**EXERCISE DETAILS:** Line by line, output the data that follows exactly as written.

**DATASET EXTRACT:**

·····

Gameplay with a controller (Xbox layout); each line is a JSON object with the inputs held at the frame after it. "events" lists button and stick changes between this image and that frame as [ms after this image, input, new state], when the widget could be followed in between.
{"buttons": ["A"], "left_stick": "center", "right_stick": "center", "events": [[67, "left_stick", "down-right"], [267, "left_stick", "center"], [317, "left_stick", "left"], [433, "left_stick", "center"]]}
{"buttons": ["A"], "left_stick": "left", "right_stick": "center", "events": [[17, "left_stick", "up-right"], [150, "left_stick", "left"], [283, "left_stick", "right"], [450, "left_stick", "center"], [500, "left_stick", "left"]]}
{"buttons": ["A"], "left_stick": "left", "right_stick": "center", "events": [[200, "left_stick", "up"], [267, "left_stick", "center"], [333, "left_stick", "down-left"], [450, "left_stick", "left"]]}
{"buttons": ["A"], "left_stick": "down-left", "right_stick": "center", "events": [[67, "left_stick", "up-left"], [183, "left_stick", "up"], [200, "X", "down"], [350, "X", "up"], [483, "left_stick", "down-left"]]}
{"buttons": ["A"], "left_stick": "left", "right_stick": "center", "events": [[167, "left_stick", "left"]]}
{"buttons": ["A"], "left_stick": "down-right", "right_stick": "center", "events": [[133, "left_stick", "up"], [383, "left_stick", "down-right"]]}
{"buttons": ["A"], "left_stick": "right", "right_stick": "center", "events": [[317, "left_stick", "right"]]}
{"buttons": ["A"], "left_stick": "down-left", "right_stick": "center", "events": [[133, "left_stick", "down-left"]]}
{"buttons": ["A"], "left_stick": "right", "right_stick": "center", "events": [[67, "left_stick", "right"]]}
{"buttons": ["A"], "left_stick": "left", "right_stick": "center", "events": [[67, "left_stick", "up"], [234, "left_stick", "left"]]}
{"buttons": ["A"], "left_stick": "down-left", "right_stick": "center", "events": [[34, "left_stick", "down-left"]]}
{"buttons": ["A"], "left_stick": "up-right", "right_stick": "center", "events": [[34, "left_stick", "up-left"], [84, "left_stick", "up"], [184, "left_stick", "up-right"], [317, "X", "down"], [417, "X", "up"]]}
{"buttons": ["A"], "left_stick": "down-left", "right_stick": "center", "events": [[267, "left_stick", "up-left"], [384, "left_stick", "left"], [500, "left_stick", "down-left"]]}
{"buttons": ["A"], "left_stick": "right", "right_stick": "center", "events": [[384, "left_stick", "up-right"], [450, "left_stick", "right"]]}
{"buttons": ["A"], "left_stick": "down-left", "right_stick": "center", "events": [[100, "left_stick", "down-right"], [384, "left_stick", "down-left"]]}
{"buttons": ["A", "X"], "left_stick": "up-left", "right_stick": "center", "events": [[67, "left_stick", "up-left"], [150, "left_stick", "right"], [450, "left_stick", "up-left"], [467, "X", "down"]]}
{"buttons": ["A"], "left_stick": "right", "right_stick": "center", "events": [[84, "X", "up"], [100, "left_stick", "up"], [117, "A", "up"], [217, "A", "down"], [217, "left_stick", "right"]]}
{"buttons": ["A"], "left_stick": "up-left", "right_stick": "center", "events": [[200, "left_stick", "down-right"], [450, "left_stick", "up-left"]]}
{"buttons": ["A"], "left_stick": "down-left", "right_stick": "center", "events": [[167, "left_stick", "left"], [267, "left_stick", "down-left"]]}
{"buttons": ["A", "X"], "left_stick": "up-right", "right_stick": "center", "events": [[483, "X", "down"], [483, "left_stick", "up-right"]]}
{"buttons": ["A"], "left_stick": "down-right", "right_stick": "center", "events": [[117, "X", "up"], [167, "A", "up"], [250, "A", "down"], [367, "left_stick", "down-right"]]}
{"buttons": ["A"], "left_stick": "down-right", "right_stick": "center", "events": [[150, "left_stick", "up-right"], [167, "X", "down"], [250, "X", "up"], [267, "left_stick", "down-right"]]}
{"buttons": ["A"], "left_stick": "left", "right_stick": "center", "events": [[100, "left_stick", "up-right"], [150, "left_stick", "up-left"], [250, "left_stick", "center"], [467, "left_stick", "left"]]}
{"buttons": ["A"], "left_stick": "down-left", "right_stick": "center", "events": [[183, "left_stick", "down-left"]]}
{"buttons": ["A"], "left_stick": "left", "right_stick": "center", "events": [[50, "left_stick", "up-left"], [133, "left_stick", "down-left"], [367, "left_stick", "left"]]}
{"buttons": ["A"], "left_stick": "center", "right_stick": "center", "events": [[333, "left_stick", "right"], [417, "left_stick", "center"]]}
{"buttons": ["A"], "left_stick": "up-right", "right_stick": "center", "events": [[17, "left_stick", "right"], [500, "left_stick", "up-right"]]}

·····

**TASK SOLUTION:**
Gameplay with a controller (Xbox layout); each line is a JSON object with the inputs held at the frame after it. "events" lists button and stick changes between this image and that frame as [ms after this image, input, new state], when the widget could be followed in between.
{"buttons": ["A"], "left_stick": "center", "right_stick": "center", "events": [[67, "left_stick", "down-right"], [267, "left_stick", "center"], [317, "left_stick", "left"], [433, "left_stick", "center"]]}
{"buttons": ["A"], "left_stick": "left", "right_stick": "center", "events": [[17, "left_stick", "up-right"], [150, "left_stick", "left"], [283, "left_stick", "right"], [450, "left_stick", "center"], [500, "left_stick", "left"]]}
{"buttons": ["A"], "left_stick": "left", "right_stick": "center", "events": [[200, "left_stick", "up"], [267, "left_stick", "center"], [333, "left_stick", "down-left"], [450, "left_stick", "left"]]}
{"buttons": ["A"], "left_stick": "down-left", "right_stick": "center", "events": [[67, "left_stick", "up-left"], [183, "left_stick", "up"], [200, "X", "down"], [350, "X", "up"], [483, "left_stick", "down-left"]]}
{"buttons": ["A"], "left_stick": "left", "right_stick": "center", "events": [[167, "left_stick", "left"]]}
{"buttons": ["A"], "left_stick": "down-right", "right_stick": "center", "events": [[133, "left_stick", "up"], [383, "left_stick", "down-right"]]}
{"buttons": ["A"], "left_stick": "right", "right_stick": "center", "events": [[317, "left_stick", "right"]]}
{"buttons": ["A"], "left_stick": "down-left", "right_stick": "center", "events": [[133, "left_stick", "down-left"]]}
{"buttons": ["A"], "left_stick": "right", "right_stick": "center", "events": [[67, "left_stick", "right"]]}
{"buttons": ["A"], "left_stick": "left", "right_stick": "center", "events": [[67, "left_stick", "up"], [234, "left_stick", "left"]]}
{"buttons": ["A"], "left_stick": "down-left", "right_stick": "center", "events": [[34, "left_stick", "down-left"]]}
{"buttons": ["A"], "left_stick": "up-right", "right_stick": "center", "events": [[34, "left_stick", "up-left"], [84, "left_stick", "up"], [184, "left_stick", "up-right"], [317, "X", "down"], [417, "X", "up"]]}
{"buttons": ["A"], "left_stick": "down-left", "right_stick": "center", "events": [[267, "left_stick", "up-left"], [384, "left_stick", "left"], [500, "left_stick", "down-left"]]}
{"buttons": ["A"], "left_stick": "right", "right_stick": "center", "events": [[384, "left_stick", "up-right"], [450, "left_stick", "right"]]}
{"buttons": ["A"], "left_stick": "down-left", "right_stick": "center", "events": [[100, "left_stick", "down-right"], [384, "left_stick", "down-left"]]}
{"buttons": ["A", "X"], "left_stick": "up-left", "right_stick": "center", "events": [[67, "left_stick", "up-left"], [150, "left_stick", "right"], [450, "left_stick", "up-left"], [467, "X", "down"]]}
{"buttons": ["A"], "left_stick": "right", "right_stick": "center", "events": [[84, "X", "up"], [100, "left_stick", "up"], [117, "A", "up"], [217, "A", "down"], [217, "left_stick", "right"]]}
{"buttons": ["A"], "left_stick": "up-left", "right_stick": "center", "events": [[200, "left_stick", "down-right"], [450, "left_stick", "up-left"]]}
{"buttons": ["A"], "left_stick": "down-left", "right_stick": "center", "events": [[167, "left_stick", "left"], [267, "left_stick", "down-left"]]}
{"buttons": ["A", "X"], "left_stick": "up-right", "right_stick": "center", "events": [[483, "X", "down"], [483, "left_stick", "up-right"]]}
{"buttons": ["A"], "left_stick": "down-right", "right_stick": "center", "events": [[117, "X", "up"], [167, "A", "up"], [250, "A", "down"], [367, "left_stick", "down-right"]]}
{"buttons": ["A"], "left_stick": "down-right", "right_stick": "center", "events": [[150, "left_stick", "up-right"], [167, "X", "down"], [250, "X", "up"], [267, "left_stick", "down-right"]]}
{"buttons": ["A"], "left_stick": "left", "right_stick": "center", "events": [[100, "left_stick", "up-right"], [150, "left_stick", "up-left"], [250, "left_stick", "center"], [467, "left_stick", "left"]]}
{"buttons": ["A"], "left_stick": "down-left", "right_stick": "center", "events": [[183, "left_stick", "down-left"]]}
{"buttons": ["A"], "left_stick": "left", "right_stick": "center", "events": [[50, "left_stick", "up-left"], [133, "left_stick", "down-left"], [367, "left_stick", "left"]]}
{"buttons": ["A"], "left_stick": "center", "right_stick": "center", "events": [[333, "left_stick", "right"], [417, "left_stick", "center"]]}
{"buttons": ["A"], "left_stick": "up-right", "right_stick": "center", "events": [[17, "left_stick", "right"], [500, "left_stick", "up-right"]]}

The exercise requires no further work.